[OpenStack-Infra] tgt restart fails in Cinder startup "start: job failed to start"

Akihiro Motoki motoki at da.jp.nec.com
Mon Mar 17 11:51:27 UTC 2014


Hi,

During setting up our third party testing for Neutron,
I sometimes experienced the similar issues:
Sometime tgtd failure and sometimes a node has many nbd devices...
Finally I gave up reuse a same machine using stack/unstack/clean.
As Sean and John suggested, it is better to run a test with a fresh env.

At now, after a test completes we force shutdown a VM running
the test, restore a snapshot disk image with fresh Ubuntu 12.04
and re-start the VM. It really descrease an failure rate with
unknown errors. I do it with libvirt and a simple shell script.
The script is kicked with a slave name where a gate job ran
after making sure to offline the slave.

:: SUPPLIED ENTRIES ::

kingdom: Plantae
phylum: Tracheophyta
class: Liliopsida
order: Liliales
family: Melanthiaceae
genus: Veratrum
* * *
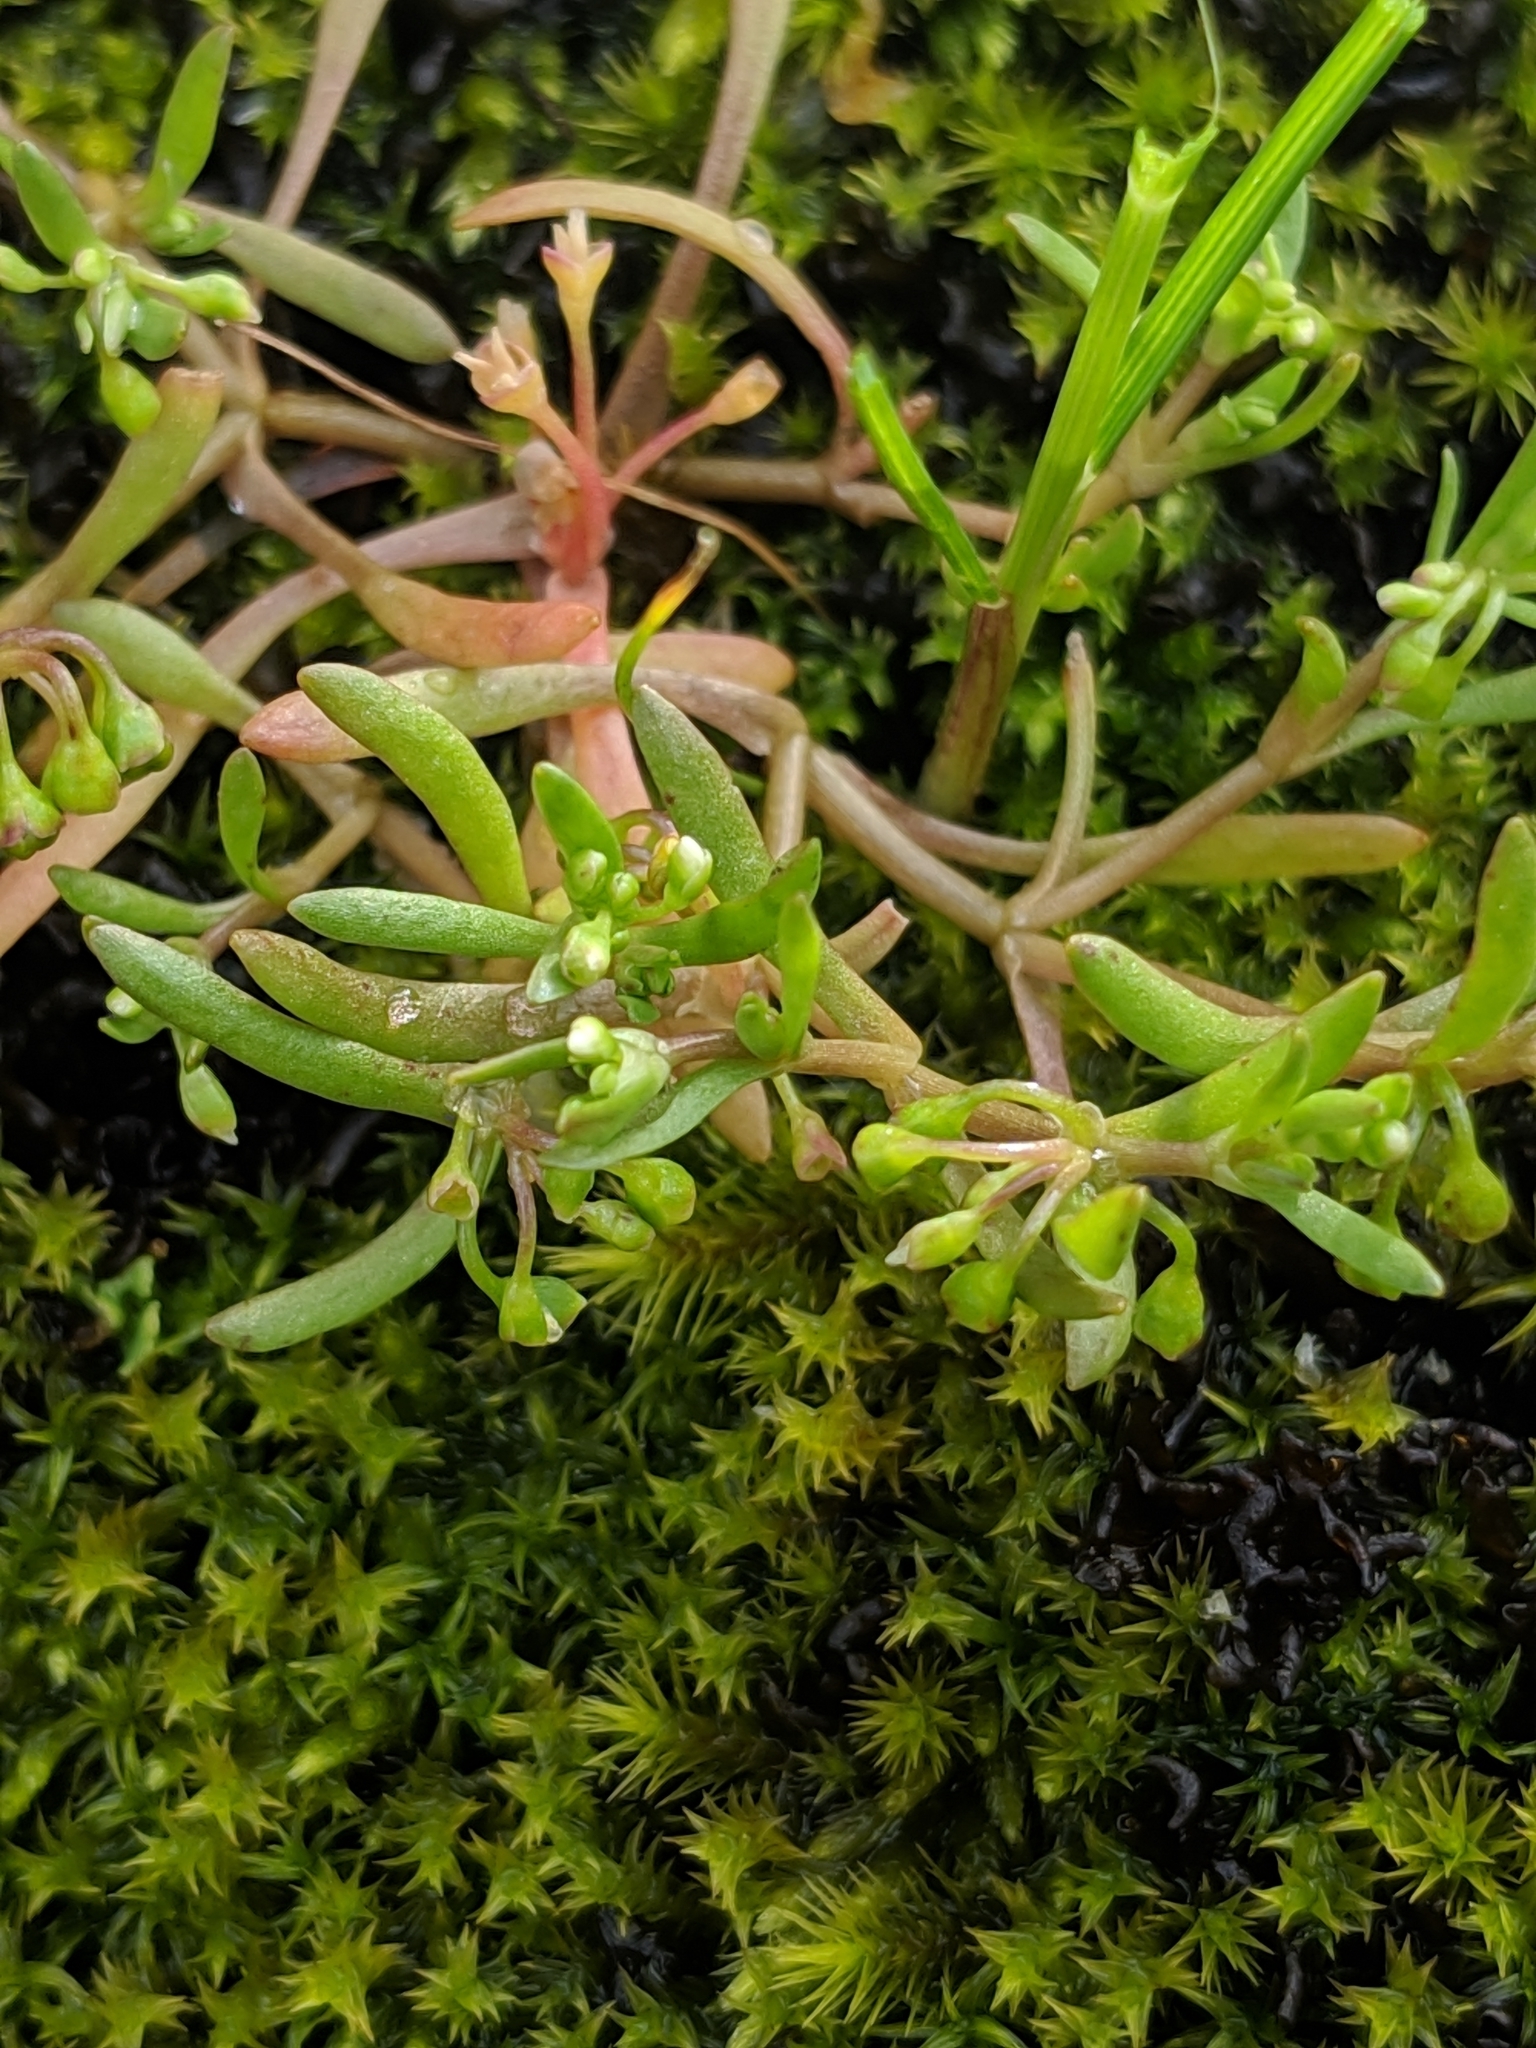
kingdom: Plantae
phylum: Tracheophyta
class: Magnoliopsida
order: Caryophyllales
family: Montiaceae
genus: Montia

:: TASK INSTRUCTIONS ::
- A) Rewrite the paragraph of the mailing list post that begins "At now, after a test completes" as a short bulleted list, keeping its main facts.
- B) List every person named in the mailing list post.
- C) According to the mailing list post, what way of reusing a machine did the author give up on?

:: RESULTS OF THE TASKS ::
- A)
- After a test completes, the VM that ran it is forcibly shut down.
- A snapshot disk image with a fresh Ubuntu 12.04 is restored.
- The VM is restarted.
- This greatly reduces the failure rate from unknown errors.
- The process uses libvirt and a simple shell script. The script is started with the name of the slave where a gate job ran, after that slave is taken offline.

- B)
- Akihiro Motoki
- Sean
- John

- C) Reusing the same machine with stack/unstack/clean.